Developers: Tango Gameworks
Publishers: Bethesda Softworks
Plot: Julie Kidman is given the task of joining Castellano and Joseph on their mission with the secret motive of bringing back Leslie to a corporation she works for.
One of the main problems with The Evil Within, for me, was the fact it decided to be the kind of game that only explains half of its story. It turns out that the game plan is for the developers to give us the rest of the bigger picture via several DLCs, creating an almost series-like sensation to uncovering the conspiracy behind Ruvik and his machine. I am not a massive fan of this idea, because I still feel a little conned out of buying a full price game and it ending up being half of a product, something I still need to shell out money for to get the full experience. However, let’s chalk that up to yet another problem with the original game and review the DLC in its own right.
And that leads me to the conclusion that the Assignment is a much better game. The story resets, but this time, we are told events through the eyes of Julie Kidman, the female detective who seemed to know a little more about what was going on than anyone else. This is a good move, because Kidman, played by Dexter’s Jennifer Carpenter, was one of the more interesting characters in the plot last time around. It turns out that, as we guessed, she was working for someone else, which meant that her and Castellano had conflicting interests. It is constantly hammered home that Kidman needs to get Leslie out, but as far as her two partners go, they are expendable and not to have any effort spent on rescuing them. After this quick intro, Kidman is thrown into the story just after the ambulance crash. The DLC plays out in the same order as the actual game, only we see what Kidman was getting up to. Cue several ‘ah, that explains that’ moments and eerie scenes where you walk through an area that you know Castellano is going to have problems with in a few moment’s time.
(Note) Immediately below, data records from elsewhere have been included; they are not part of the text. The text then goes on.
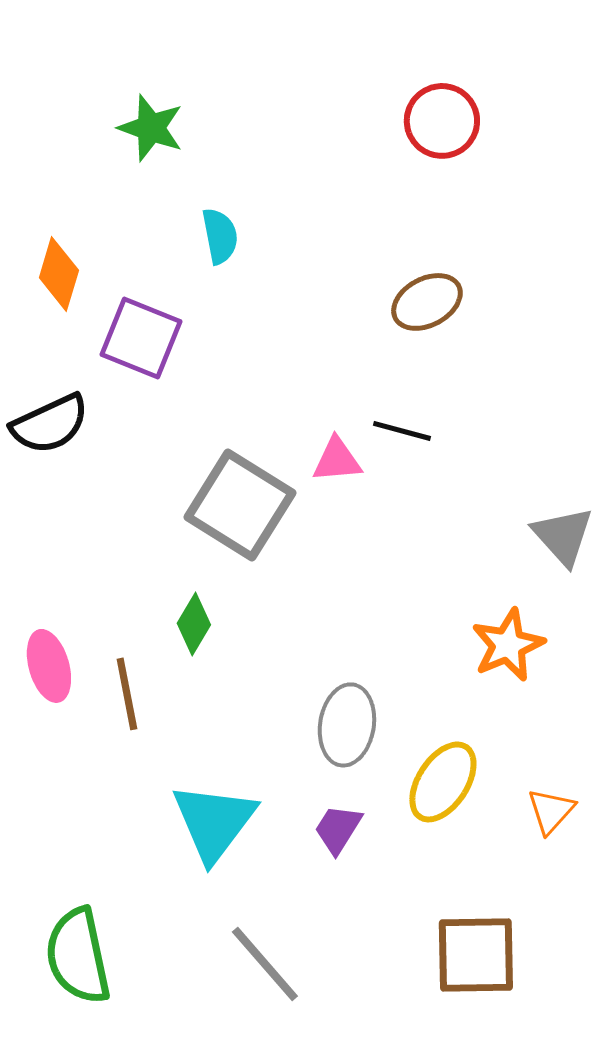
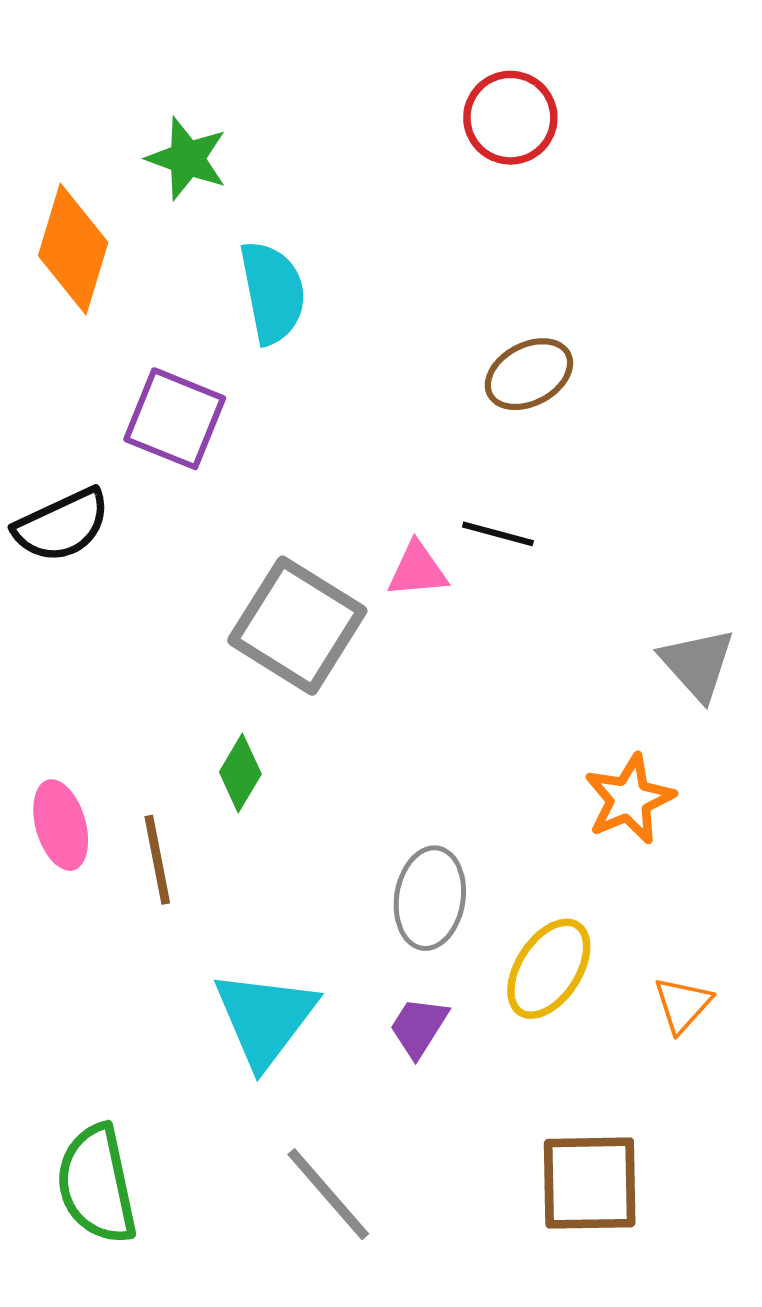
red circle: (442, 121) -> (510, 118), moved
cyan semicircle: (220, 236) -> (273, 292), size x1.5
orange diamond: (59, 274) -> (73, 249), moved, size x1.4

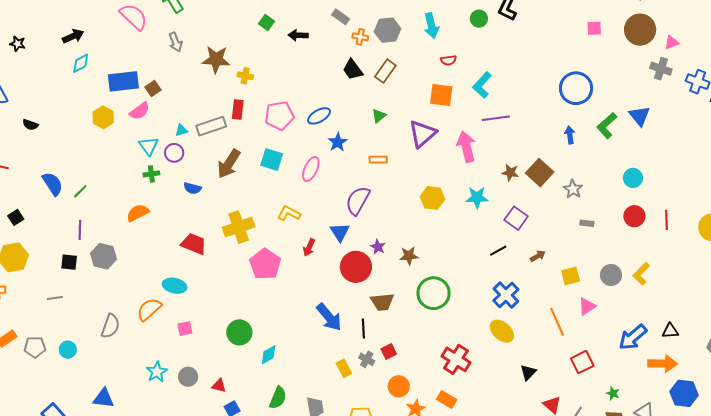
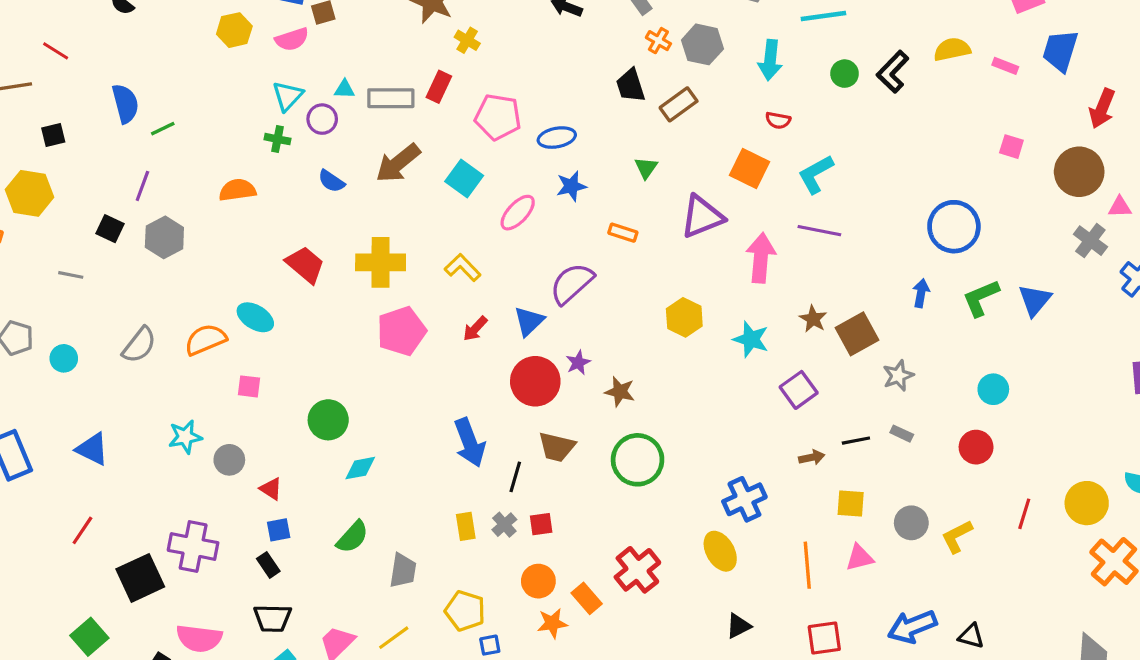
green triangle: (379, 116) -> (646, 168), turned -35
red line: (666, 220) -> (1024, 514), moved
black line: (498, 251) -> (856, 441), moved
orange rectangle: (447, 399) -> (587, 598), moved

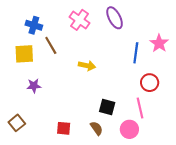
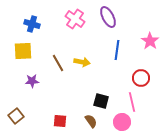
brown line: (51, 45) -> (58, 63), moved
blue line: (136, 53) -> (117, 50), moved

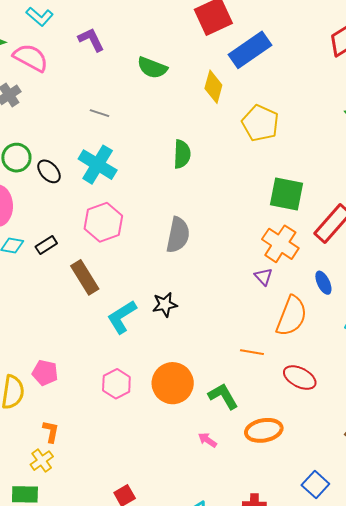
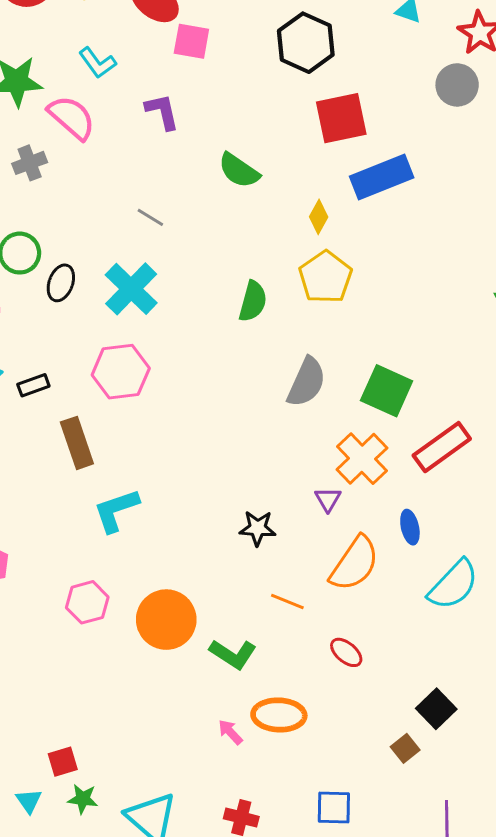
yellow diamond: (213, 87) -> (319, 217), size x0.7
yellow pentagon: (260, 123) -> (325, 277), moved
black ellipse: (49, 171) -> (61, 283), turned 50
gray semicircle: (178, 235) -> (306, 382), moved
black star: (165, 305) -> (258, 528), moved
red ellipse: (300, 378) -> (346, 652), size x0.7
green L-shape: (223, 396) -> (233, 654), turned 140
pink arrow: (207, 440) -> (230, 732), moved
blue square: (315, 484) -> (334, 807), turned 36

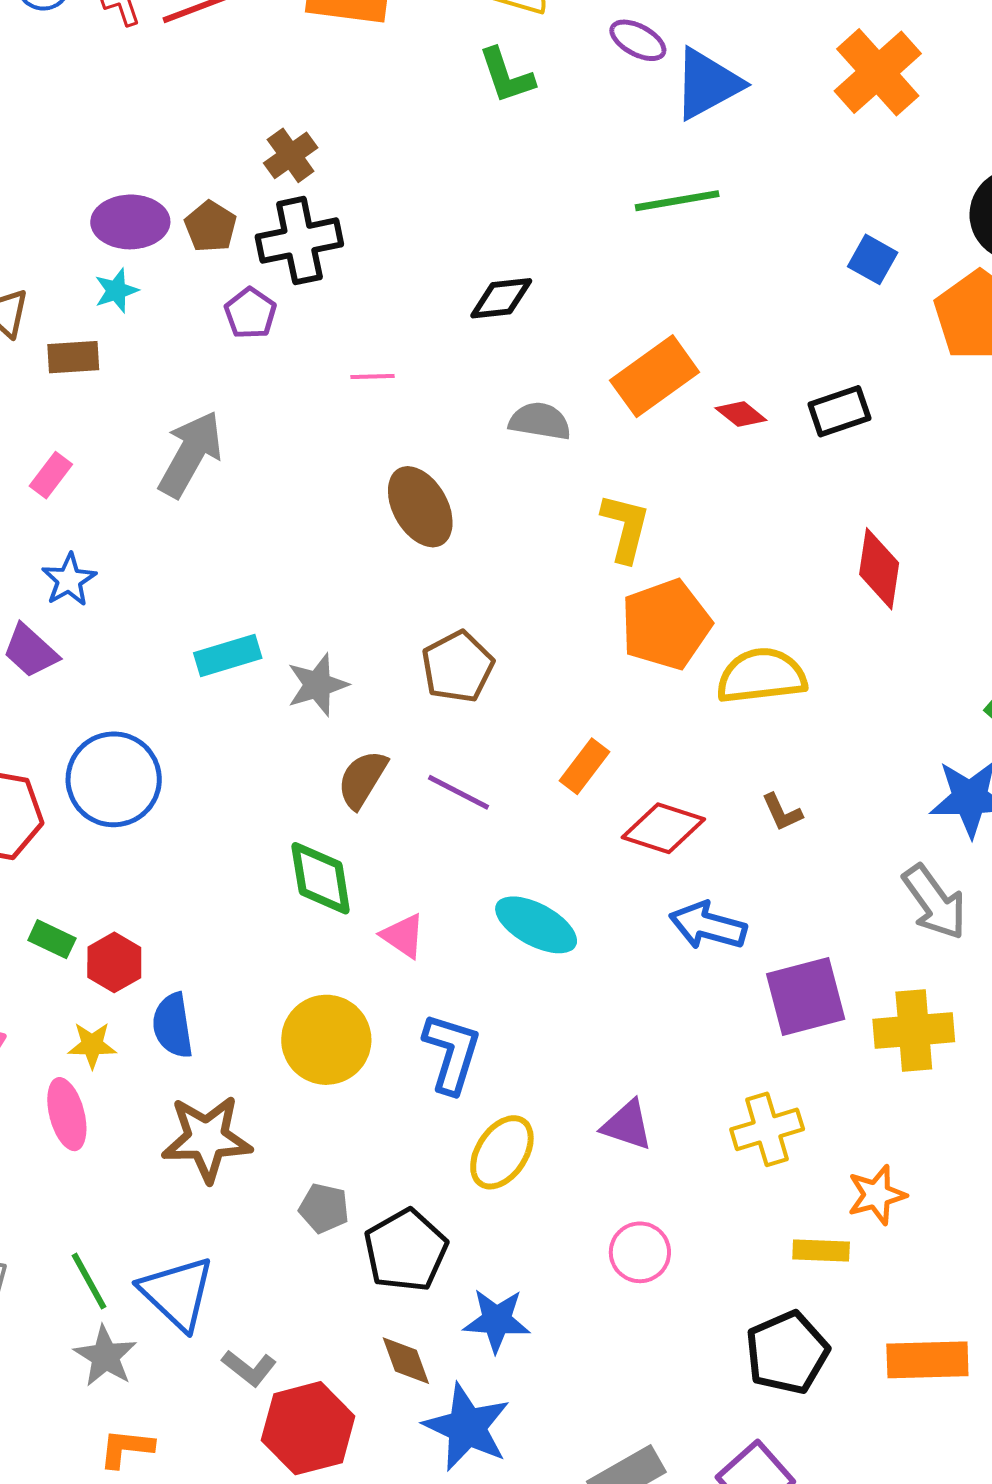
Abandoning story for the moment, the best thing about The Evil Within is that it is actually scary. The main game was a massive disappointment when it came to the horror factor, especially as it bigged itself up far too much. It evolved into a shooter with zombies, something we have done far too many times before. The DLC learns from the criticisms of its main product and the first thing it does is take away Kidman’s gun. Suddenly, we are in this creepy and unpredictable world without a means to fight back. The rote zombie thugs are much scarier when you know that, the moment you are spotted, it could quickly become game over for you. Yes, the controls have been done much better before with games like Outlast and Alien: Isolation, but it is still a massive improvement from what we expected. It creates some brilliant ‘heart-in-your-mouth’ gameplay. Some of the new monsters are excellent, especially with the added benefit that the story doesn’t undercut their fear factor by having you figure out how to kill them a few moments after encountering them. The first major baddie is almost impossible to describe. Its introduction is great, as you find yourself hiding from a zombie, already pretty creeped out, only for a bigger, badder monster to burst into the room, kill the zombie and resume hunting you. It is a well-written moment and the exact point in the DLC when you realise that perhaps The Evil Within has something new to offer. Later on, we get a finale showdown with a figure from Kidman’s past that really racks up the ‘holy shit’ feeling. Coming across as a mix between Agent Smith from the Matrix and the Slenderman, it is an amazing way to send off the DLC. Finally, we get the scary game we wanted to play from the start.
Sadly, the Evil Within is still a pretty clumsy game. The adjacent storyline is a great set-up, but it doesn’t quite work. The main problem with this is the fact that this DLC is obviously so much shorter than the real game. It works best, when it runs parallel, but in order to cover all the points it wants to, it needs to jump massive sections to achieve this. You are progressing through the early chapters, but then you jump right to the ending of the game, cutting out most of the middle of the game. It does kind of work, in the sense, that The Evil Within is a psychologically complex game. Ruvik could easily cut a lot of Kidman’s journey out to get her where he wants her. However, it does get a little disorientating and means that it doesn’t really end up as intelligent as you want it to be. On top of that, the idea that you are not sure what is real or not dilutes some of the shocks. There are a couple of times you are unsure if you have witnessed a major twist or this is just a mind game played on Kidman. Once again, you leave The Evil Within not quite sure what you just went through. A few things are resolved, yes, but not enough to make us any more of a fan of the puzzling narrative. You end up spending so much time trying to keep up with the story that the set-pieces you were looking forward to aren’t really done justice. A few old faces are given cameos when really we wanted another tense showdown with them. The Assignment boasts some great ideas and is a step in the right direction, but it still doesn’t deliver on the punch we were originally promised.
Final Verdict: Points for explaining a few things and actually being scary, but The Assignment is still far from the game we want.